■ Data for analysis
------------------------------------

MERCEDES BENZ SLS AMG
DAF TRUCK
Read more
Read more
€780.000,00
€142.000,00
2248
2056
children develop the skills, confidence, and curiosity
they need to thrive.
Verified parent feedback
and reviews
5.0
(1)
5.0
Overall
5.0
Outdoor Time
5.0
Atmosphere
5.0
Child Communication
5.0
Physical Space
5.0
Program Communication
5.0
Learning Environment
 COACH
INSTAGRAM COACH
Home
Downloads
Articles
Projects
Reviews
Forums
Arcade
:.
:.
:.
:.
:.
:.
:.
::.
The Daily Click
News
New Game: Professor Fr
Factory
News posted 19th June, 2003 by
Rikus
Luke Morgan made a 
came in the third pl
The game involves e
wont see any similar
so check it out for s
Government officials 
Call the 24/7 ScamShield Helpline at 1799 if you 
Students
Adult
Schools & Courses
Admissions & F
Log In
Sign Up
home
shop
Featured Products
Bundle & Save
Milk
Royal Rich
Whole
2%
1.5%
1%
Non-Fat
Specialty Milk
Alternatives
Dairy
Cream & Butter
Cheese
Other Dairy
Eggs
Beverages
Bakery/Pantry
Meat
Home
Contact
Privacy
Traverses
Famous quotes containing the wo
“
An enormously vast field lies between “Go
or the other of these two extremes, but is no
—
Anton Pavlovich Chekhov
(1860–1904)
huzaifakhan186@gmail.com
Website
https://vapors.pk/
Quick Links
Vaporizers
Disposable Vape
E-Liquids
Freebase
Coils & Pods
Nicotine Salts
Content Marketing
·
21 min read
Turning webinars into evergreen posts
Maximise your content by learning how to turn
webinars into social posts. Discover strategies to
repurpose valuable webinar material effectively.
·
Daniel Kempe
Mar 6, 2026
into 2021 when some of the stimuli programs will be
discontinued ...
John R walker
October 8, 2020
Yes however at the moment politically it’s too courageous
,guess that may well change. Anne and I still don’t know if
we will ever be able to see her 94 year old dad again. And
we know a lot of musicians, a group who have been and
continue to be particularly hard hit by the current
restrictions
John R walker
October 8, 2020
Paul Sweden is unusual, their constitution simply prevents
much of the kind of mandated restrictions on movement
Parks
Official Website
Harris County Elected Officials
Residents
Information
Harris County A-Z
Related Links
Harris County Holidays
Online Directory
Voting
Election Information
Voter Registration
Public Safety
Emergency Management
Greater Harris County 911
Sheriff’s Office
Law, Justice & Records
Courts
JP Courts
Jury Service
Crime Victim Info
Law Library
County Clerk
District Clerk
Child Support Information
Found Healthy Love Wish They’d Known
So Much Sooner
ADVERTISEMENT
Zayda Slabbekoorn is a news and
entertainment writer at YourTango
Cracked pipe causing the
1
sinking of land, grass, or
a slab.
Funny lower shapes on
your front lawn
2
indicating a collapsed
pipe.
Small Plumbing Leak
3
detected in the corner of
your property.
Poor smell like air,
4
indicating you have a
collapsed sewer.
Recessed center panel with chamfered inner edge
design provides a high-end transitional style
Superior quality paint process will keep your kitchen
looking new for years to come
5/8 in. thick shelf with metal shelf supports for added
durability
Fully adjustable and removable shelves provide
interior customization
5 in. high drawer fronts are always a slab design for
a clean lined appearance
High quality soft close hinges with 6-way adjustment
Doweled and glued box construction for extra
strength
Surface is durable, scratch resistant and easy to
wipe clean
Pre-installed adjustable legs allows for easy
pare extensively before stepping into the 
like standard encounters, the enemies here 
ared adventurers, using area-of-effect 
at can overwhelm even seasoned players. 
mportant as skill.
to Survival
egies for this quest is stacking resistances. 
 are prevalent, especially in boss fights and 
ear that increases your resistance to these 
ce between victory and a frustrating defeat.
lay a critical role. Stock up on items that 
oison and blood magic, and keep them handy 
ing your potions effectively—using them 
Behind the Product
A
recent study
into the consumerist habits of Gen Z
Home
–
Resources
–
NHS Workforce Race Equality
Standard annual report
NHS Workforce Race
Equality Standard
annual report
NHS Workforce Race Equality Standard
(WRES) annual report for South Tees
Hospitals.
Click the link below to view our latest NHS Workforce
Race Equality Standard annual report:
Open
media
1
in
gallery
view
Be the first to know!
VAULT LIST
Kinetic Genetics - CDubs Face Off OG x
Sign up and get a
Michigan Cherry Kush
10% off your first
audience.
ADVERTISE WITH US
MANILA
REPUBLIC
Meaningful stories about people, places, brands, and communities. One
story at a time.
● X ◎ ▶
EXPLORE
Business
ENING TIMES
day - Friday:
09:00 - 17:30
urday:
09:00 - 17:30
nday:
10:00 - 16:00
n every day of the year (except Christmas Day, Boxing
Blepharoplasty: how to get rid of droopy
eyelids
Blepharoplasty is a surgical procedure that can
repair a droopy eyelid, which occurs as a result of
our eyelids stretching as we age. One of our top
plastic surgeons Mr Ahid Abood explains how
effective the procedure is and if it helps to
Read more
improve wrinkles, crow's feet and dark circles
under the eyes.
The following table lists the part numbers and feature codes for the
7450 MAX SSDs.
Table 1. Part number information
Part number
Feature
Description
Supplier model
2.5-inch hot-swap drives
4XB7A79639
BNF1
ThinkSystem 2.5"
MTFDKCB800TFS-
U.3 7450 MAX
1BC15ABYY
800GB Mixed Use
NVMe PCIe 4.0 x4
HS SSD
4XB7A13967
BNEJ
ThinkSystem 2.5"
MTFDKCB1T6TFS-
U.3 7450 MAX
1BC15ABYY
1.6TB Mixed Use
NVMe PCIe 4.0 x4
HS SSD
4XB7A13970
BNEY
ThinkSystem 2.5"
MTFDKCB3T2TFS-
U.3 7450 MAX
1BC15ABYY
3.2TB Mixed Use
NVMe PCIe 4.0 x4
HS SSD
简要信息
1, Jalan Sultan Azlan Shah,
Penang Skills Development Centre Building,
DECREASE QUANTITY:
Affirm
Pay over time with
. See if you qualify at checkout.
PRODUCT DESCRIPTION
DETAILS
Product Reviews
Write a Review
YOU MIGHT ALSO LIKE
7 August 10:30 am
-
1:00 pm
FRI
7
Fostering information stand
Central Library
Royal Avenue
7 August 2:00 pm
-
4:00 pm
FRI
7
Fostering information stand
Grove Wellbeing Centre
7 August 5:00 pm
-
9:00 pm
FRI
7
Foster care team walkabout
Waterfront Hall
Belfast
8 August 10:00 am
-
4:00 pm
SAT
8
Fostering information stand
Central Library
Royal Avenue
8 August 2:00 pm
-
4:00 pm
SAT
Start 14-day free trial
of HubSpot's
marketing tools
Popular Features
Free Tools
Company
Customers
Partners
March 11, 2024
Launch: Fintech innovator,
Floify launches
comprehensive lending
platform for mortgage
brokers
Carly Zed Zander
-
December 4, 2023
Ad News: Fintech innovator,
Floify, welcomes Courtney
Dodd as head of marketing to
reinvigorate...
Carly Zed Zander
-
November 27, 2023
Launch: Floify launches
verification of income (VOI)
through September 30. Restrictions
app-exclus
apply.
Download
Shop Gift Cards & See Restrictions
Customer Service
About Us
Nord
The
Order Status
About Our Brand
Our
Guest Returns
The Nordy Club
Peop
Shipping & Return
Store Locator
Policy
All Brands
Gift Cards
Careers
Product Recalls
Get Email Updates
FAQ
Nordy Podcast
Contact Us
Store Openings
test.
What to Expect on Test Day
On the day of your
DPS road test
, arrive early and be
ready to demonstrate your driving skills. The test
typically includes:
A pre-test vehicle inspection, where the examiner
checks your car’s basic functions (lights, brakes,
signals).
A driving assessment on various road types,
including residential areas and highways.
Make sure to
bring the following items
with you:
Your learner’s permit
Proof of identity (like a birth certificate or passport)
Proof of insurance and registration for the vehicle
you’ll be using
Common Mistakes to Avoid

------------------------------------

■ Request
Gather each line from the entries above that includes the word "design".

■ Problem solution
design provides a high-end transitional style
5 in. high drawer fronts are always a slab design for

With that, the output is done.